Silverbeet anchovy gratin Blanch silverbeet leaves in salted boiling water. Add vinegar to the water and cook the stems, then slice. Fry garlic with butter, add chilli flakes and a few anchovies and cook until the anchovies have melted. Add the stems, sprinkle with flour and add some of the vinegared water. Simmer for 10 minutes, add the silverbeet leaves, put into a gratin dish and cover with breadcrumbs and parmesan. Bake until bubbling.

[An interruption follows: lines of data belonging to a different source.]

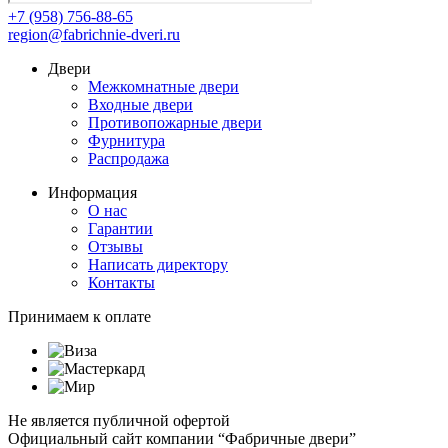
+7 (958) 756-88-65
region@fabrichnie-dveri.ru
Двери
Межкомнатные двери
Входные двери
Противопожарные двери
Фурнитура
Распродажа
Информация
О нас
Гарантии
Отзывы
Написать директору
Контакты
Принимаем к оплате
Не является публичной офертой
Официальный сайт компании “Фабричные двери”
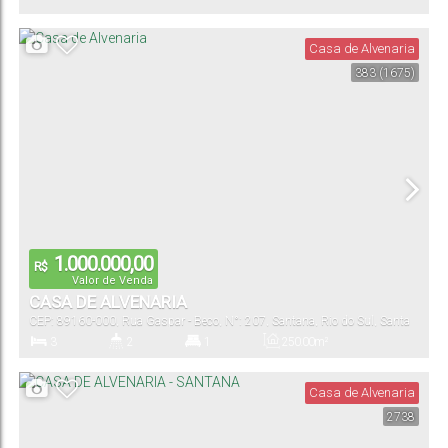
Casa de Alvenaria
383
(1675)
1.000.000,00
R$
Valor de Venda
CASA DE ALVENARIA
CEP: 89160-000
,
Rua Gaspar - Beco
,
N°:
207
,
Santana
,
Rio do Sul
,
Santa
Catarina
,
Brasil
3
2
1
250
.00
m²
Dormitório(s)
Banheiro(s)
Suíte(s)
Útil:
Casa de Alvenaria
2738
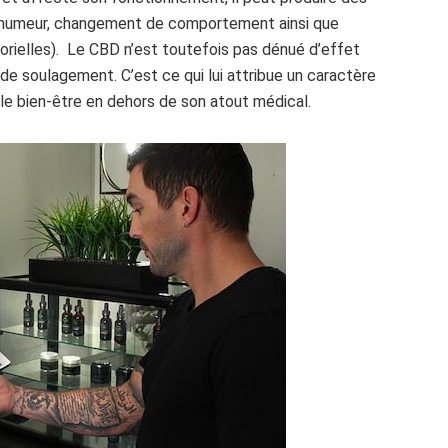
humeur, changement de comportement ainsi que
rielles). Le CBD n’est toutefois pas dénué d’effet
de soulagement. C’est ce qui lui attribue un caractère
 le bien-être en dehors de son atout médical.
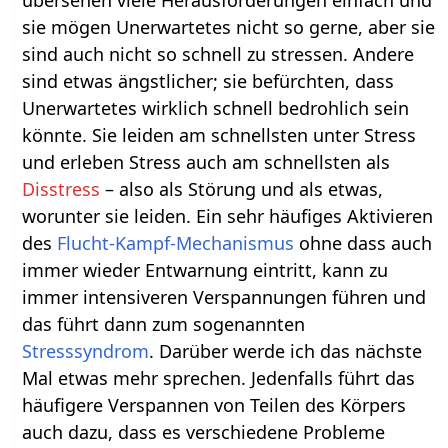
sie mögen Unerwartetes nicht so gerne, aber sie
sind auch nicht so schnell zu stressen. Andere
sind etwas ängstlicher; sie befürchten, dass
Unerwartetes wirklich schnell bedrohlich sein
könnte. Sie leiden am schnellsten unter Stress
und erleben Stress auch am schnellsten als
Disstress
– also als Störung und als etwas,
worunter sie leiden. Ein sehr häufiges Aktivieren
des
Flucht-Kampf-Mechanismus
ohne dass auch
immer wieder Entwarnung eintritt, kann zu
immer intensiveren Verspannungen führen und
das führt dann zum sogenannten
Stresssyndrom
. Darüber werde ich das nächste
Mal etwas mehr sprechen. Jedenfalls führt das
häufigere Verspannen von Teilen des Körpers
auch dazu, dass es verschiedene Probleme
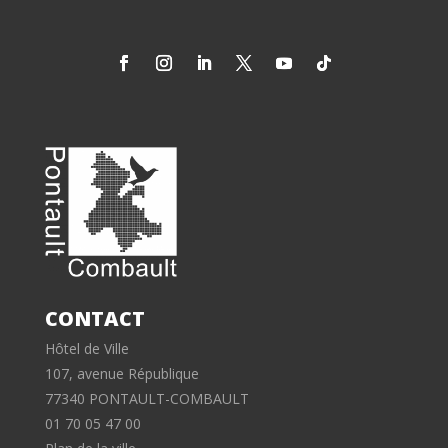
CONTACT
Hôtel de Ville
107, avenue République
77340 PONTAULT-COMBAULT
01 70 05 47 00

Bagna cauda Take 6 cloves of peeled garlic and put into a small saucepan with just enough olive oil to cover. Cook gently until very soft but uncoloured. Add 12 fillets of anchovies and whisk to melt the anchovies and mash the garlic. Add chilled cubes of butter and whisk until emulsified. Keep warm and serve as a dip for raw vegetables such as celery, radish, carrot, fennel or cooked ones such as potatoes and silverbeet.


Pound a small clove of garlic and 4 anchovy fillets to a paste, add grated lemon zest, the juice of a lemon and 3 tablespoons of olive oil, thinning with a little water if necessary. Cook ½ cup pearl barley for 20-25 minutes until just tender, add 150g spinach leaves to the pot to just wilt, then drain well and mix with the zest of 1 lemon, the juice of half a lemon and 3 tablespoons extra virgin olive oil. Serve with slices of roasted lamb rump.